Sobre lo que no es nuestro (o dejó de serlo).

  

Nunca he sabido muy bien cómo se recibe el amor. No el ideal, no el teórico, sino ese que se presenta sin demasiados adornos, con la sinceridad de una taza tibia o una pregunta a deshoras. Ese que llega sin exigir nada más que nuestra presencia. Y sin embargo, aún ahí, en su forma más generosa, se siente extraño. Inmerecido. Como si fuera un abrigo prestado que uno teme arrugar.

Hay quienes aprenden a aceptar el afecto con naturalidad, a dejarse querer sin buscar explicaciones. Yo, en cambio, nunca he terminado de creer que alguien pueda, de verdad, quedarse. Cuando se ha crecido con la costumbre de anticipar lo efímero, el amor se vuelve una especie de enigma: se duda de él incluso mientras se lo abraza.

No es que no lo haya sentido. Tampoco que no lo haya valorado. Es más bien que no supe habitarlo. El amor me fue dado, y fui yo quien no encontró del todo cómo sostenerlo entre las manos. No por crueldad, sino por miedo. Porque cuando uno ha convivido tanto tiempo con sus propios demonios, cualquier cosa luminosa parece un espejismo. Y en lugar de mirarla con gratitud, se la examina con sospecha. Se empieza a pensar que quien nos quiere no nos ha mirado bien todavía. Que cuando lo haga, cuando note los temblores, las manías, los vacíos mal disimulados, cambiará de opinión.

El verdadero desastre no es que el amor se vaya. El verdadero desastre es que se vaya sin haberlo terminado de recibir. Porque una parte de uno sabía que estaba ahí, y al mismo tiempo, otra parte se negaba a aceptarlo del todo. No porque no lo quisiera, sino porque no supo cómo.

Es así que, inevitablemente, llega el día en que se siente que ya no se es objeto de ese deseo. Que ya no hay preguntas nuevas, que los gestos se vuelven breves, que los ojos ya no se detienen igual. Uno comienza a extrañar cosas que nunca fueron completamente suyas, y lo hace con la certeza dolorosa de que fue responsable, aunque no intencionalmente, de perderlas.

Asumir la culpa no ofrece consuelo. Solo claridad. Uno empieza a revisar los hilos, a preguntarse en qué punto dejó de cuidar lo que más temía perder. Y lo más crudo no es aceptar esa responsabilidad.

Lo más crudo es saber que, incluso si el tiempo retrocediera, probablemente volvería a tomar las mismas decisiones. No por necedad, sino porque hay formas de ser que no se abandonan tan fácilmente. Algunas inseguridades se mimetizan con los huesos, algunas costumbres son más viejas que uno mismo.

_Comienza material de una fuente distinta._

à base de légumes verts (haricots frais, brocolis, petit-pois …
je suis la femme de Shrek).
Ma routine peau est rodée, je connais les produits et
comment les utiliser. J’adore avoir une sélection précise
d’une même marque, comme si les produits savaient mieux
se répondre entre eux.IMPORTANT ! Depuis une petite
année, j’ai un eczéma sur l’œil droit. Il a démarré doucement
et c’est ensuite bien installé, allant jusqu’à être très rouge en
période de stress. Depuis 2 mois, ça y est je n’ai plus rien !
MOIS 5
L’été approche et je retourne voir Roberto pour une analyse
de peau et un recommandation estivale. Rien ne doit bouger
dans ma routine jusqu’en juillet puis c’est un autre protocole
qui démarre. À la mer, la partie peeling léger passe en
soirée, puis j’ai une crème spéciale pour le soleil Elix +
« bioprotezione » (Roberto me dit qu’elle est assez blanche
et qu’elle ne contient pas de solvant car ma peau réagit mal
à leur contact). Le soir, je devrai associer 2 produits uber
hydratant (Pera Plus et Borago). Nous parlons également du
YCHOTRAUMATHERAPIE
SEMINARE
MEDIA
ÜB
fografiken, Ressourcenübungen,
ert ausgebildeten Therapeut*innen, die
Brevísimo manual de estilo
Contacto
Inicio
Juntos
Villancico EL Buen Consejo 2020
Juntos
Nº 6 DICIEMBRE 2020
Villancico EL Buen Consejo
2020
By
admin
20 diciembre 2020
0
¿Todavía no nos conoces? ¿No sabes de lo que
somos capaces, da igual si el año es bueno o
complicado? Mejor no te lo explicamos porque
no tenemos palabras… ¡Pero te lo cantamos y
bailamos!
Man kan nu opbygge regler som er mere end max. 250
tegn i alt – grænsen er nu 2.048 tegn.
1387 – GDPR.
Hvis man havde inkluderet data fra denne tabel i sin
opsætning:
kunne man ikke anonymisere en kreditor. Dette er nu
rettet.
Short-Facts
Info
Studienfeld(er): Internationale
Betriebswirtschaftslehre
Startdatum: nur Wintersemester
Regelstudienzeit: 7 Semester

Queda entonces esa mezcla incomprensible de tristeza y deseo. El anhelo por algo que no se tuvo del todo, pero que se extraña como si hubiera sido propio. La nostalgia de lo no vivido plenamente. El vacío que deja no lo que se perdió, sino lo que nunca se supo habitar como se debía.

A veces lo que más deseamos no es lo que podríamos tener, sino lo que dejamos de merecer por no saber sostenerlo a tiempo. Y sí, a pesar de todo, a pesar de la torpeza, del miedo y de las decisiones mal tomadas, sigue ahí ese deseo intacto, absurdo, paciente, por aquello que ya no es nuestro. O que dejó de serlo mucho antes de que lo notáramos.